Required work:
Exact copies of the lines below, from the one with "42 261 85.05" up to and including the one with "69 119 1.73", are what this calls for; leave out pictures.
■ ■ ■ ■ ■ ■ ■
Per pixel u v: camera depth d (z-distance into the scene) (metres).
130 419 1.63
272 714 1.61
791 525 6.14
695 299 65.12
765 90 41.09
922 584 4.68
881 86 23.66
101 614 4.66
■ ■ ■ ■ ■ ■ ■
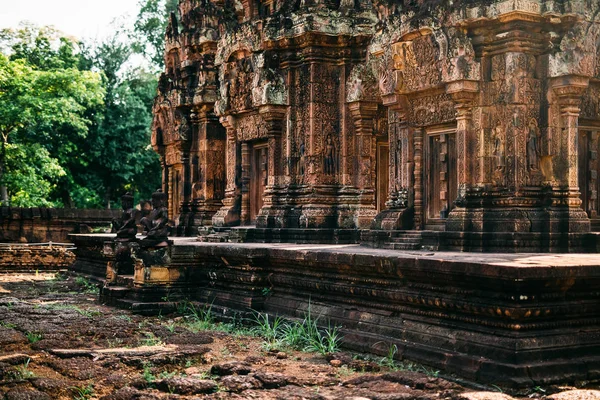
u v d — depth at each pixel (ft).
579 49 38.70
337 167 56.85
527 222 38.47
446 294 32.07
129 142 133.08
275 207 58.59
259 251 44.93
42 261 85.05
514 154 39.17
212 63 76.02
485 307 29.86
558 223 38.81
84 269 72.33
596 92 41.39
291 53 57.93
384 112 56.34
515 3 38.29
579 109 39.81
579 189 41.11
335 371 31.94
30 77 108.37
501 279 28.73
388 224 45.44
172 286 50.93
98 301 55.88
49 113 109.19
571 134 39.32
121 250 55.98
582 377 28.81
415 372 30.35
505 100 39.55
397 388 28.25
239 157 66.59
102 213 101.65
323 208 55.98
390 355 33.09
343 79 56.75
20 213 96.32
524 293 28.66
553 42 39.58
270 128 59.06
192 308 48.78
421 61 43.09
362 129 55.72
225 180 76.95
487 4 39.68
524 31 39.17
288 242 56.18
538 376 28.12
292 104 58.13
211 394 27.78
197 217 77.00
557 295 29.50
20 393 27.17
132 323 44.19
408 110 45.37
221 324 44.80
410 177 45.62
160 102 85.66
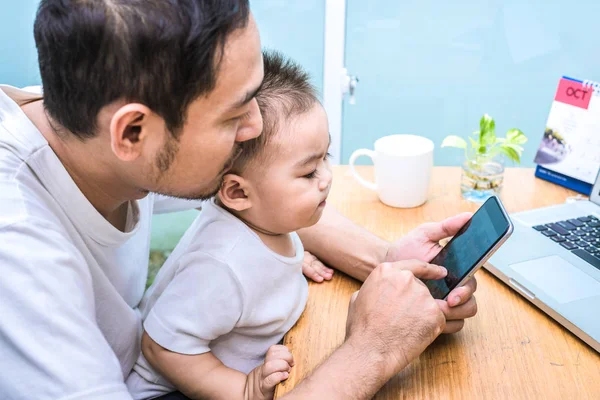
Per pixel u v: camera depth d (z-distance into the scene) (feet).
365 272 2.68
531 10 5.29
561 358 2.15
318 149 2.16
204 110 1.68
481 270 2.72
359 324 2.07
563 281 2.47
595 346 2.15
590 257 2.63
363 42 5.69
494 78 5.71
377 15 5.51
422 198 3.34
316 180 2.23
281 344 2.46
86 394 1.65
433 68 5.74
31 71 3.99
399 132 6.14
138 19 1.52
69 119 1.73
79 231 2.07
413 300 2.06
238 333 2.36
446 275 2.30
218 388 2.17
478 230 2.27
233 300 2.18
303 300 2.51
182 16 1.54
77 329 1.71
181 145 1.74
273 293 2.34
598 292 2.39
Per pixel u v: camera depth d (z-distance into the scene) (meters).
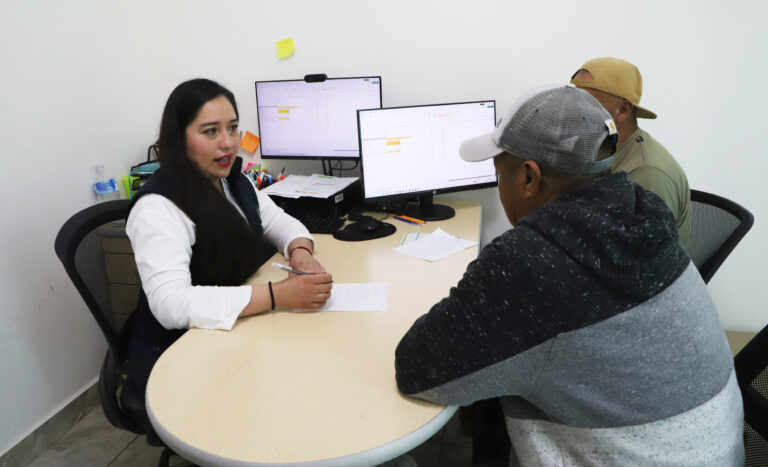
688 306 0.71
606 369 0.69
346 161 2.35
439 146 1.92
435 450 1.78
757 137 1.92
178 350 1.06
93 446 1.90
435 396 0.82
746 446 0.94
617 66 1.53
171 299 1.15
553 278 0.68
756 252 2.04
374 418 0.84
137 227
■ ■ ■ ■ ■ ■ ■
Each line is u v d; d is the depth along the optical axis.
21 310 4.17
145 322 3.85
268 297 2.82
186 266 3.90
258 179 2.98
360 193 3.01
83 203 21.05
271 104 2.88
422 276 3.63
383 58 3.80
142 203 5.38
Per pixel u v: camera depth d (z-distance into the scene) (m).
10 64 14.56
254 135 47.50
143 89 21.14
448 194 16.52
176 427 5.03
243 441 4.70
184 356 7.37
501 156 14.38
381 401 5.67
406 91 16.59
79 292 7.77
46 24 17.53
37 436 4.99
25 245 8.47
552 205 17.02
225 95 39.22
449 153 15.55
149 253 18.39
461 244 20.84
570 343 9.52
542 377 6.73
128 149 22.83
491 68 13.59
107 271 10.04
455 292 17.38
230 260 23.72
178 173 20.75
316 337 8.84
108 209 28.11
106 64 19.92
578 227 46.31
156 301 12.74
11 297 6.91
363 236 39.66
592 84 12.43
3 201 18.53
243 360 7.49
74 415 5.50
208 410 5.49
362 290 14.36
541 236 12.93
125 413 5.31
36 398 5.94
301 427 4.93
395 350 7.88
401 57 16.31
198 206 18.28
■ ■ ■ ■ ■ ■ ■
Response to the exercise:
42 261 85.05
514 154 39.17
212 63 76.02
485 307 29.86
558 223 38.81
84 269 72.33
596 92 41.39
291 53 57.93
384 112 56.34
515 3 38.29
579 109 39.81
579 189 41.11
335 371 31.94
30 77 108.37
501 279 28.73
388 224 45.44
172 286 50.93
98 301 55.88
49 113 109.19
571 134 39.32
121 250 55.98
582 377 28.81
415 372 30.35
505 100 39.55
397 388 28.25
239 157 66.59
102 213 101.65
323 208 55.98
390 355 33.09
343 79 56.75
20 213 96.32
524 293 28.66
553 42 39.58
270 128 59.06
192 308 48.78
421 61 43.09
362 129 55.72
225 180 76.95
487 4 39.68
524 31 39.17
288 242 56.18
538 376 28.12
292 104 58.13
211 394 27.78
197 217 77.00
557 295 29.50
20 393 27.17
132 323 44.19
408 110 45.37
221 324 44.80
410 177 45.62
160 102 85.66
Per pixel u v: camera depth d (z-distance into the scene) (feet).
365 272 2.68
531 10 5.29
561 358 2.15
318 149 2.16
204 110 1.68
481 270 2.72
359 324 2.07
563 281 2.47
595 346 2.15
590 257 2.63
363 42 5.69
494 78 5.71
377 15 5.51
422 198 3.34
316 180 2.23
281 344 2.46
86 394 1.65
433 68 5.74
31 71 3.99
399 132 6.14
138 19 1.52
69 119 1.73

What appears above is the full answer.